The latest development in the long-running SWLR drama is that five cities along the route need to sign off on the plan by offering their "municipal consent" – and on Tuesday, Hopkins became the first city to do so.
“This line brings jobs to our area, gives our people access to jobs” and boosts the economy, Hopkins Council Member Jason Gadd said, the Star Tribune reported.
Now, four to go: Eden Prairie, Minnetonka, St. Louis Park and Minneapolis.
Eden Prairie's City Council was set to vote on its consent to the plan on Tuesday, but instead delayed a vote until July 14. City leaders are worried about the light-rail and the city's SouthWest Transit bus system sharing a facility, the Eden Prairie Sun Current reported.

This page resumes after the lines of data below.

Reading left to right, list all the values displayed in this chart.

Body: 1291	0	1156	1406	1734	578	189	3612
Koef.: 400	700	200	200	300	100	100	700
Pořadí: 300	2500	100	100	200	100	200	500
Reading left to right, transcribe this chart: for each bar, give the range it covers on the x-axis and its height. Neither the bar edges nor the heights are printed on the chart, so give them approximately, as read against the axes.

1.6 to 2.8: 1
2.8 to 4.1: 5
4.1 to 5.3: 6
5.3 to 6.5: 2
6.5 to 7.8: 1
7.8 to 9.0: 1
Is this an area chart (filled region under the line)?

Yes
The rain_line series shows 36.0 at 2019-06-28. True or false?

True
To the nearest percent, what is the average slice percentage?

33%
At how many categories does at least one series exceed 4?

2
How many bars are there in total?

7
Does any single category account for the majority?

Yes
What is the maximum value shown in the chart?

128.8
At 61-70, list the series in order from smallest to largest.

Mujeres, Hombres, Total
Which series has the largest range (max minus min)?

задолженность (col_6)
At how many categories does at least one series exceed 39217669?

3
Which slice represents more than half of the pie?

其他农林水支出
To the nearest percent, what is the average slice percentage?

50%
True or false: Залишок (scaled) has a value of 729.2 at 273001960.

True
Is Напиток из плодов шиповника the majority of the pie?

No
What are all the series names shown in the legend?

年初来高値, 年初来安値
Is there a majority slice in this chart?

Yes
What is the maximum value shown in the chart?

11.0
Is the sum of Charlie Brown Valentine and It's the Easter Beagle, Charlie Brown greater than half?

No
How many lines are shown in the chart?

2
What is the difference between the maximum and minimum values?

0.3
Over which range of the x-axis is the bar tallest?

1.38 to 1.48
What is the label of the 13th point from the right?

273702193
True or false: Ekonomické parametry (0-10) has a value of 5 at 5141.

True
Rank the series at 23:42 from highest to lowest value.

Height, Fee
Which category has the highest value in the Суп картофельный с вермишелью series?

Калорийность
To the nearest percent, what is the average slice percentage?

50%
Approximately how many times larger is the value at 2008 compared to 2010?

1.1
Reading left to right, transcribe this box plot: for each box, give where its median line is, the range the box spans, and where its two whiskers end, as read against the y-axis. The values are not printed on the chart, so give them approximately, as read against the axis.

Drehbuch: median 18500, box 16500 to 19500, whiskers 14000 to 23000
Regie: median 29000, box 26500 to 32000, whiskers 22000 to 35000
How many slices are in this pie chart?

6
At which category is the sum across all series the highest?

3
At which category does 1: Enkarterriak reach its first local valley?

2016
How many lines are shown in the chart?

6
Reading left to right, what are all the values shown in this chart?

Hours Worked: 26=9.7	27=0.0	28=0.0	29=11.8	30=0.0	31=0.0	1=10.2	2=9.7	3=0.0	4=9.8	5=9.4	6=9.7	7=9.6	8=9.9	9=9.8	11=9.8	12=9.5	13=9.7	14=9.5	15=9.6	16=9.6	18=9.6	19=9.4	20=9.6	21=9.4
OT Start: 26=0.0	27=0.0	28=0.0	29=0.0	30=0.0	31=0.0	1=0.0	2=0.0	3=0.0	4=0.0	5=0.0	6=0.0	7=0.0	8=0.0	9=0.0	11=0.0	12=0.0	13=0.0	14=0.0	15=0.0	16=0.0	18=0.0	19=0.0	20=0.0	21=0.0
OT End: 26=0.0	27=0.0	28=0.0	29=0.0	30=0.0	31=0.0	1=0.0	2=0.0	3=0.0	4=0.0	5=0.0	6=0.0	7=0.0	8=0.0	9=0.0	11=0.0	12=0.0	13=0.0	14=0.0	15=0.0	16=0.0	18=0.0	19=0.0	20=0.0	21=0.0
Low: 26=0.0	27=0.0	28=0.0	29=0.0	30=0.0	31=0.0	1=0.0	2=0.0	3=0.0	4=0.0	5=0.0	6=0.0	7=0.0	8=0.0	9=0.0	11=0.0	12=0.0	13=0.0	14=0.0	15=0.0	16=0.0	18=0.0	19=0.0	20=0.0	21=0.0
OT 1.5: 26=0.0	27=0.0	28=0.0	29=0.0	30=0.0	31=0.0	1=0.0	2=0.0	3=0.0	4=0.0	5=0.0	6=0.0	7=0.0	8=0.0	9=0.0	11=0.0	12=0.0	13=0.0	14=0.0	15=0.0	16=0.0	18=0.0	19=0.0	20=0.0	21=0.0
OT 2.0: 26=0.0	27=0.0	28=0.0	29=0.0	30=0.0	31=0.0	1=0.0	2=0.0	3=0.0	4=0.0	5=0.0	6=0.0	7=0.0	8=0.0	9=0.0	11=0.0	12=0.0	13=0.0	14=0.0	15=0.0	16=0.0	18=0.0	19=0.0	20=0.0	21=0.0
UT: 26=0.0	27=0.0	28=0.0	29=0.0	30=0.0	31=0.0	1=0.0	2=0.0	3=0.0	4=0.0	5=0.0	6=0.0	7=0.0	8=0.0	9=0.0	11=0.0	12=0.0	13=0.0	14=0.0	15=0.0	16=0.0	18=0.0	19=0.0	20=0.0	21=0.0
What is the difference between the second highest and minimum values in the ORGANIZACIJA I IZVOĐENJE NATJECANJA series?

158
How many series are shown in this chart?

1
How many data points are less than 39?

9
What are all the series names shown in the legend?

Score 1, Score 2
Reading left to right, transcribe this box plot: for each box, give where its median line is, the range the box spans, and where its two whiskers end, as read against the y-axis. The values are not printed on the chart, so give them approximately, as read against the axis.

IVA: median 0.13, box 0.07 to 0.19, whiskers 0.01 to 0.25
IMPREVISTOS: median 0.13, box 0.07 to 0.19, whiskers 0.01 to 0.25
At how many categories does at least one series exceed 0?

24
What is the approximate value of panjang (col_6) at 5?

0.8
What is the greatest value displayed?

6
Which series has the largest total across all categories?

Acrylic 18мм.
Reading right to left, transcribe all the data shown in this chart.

“We want to create a multi-modal system. Not replace bus service with the LRT," Mayor Nancy Tyra-Lukens said.
Minnetonka's vote on the plan is expected later this month and a vote in St. Louis Park could come in early July.
Minneapolis has opposed the plan and has not set a vote date on the project. City officials are quietly negotiating with the Metropolitan Council, the rail route planning agency, under the watch of a retired judge as mediator.
It's not clear what the city is requesting, although Mayor Betsy Hodges confirmed the city was not trying to negotiate for a streetcar line, the Star Tribune reports.
Developing the southwest light rail plan to construct a $1.68 billion, 16-mile light-rail route linking Minneapolis and Eden Prairie has been highly controversial and complex.
Among the most contentious issues has been routing the line. Earlier this spring, a group of Twin Cities leaders backed a plan to build shallow light-rail tunnels through the city's Kenilworth Corridor, which Minneapolis leaders strongly oppose.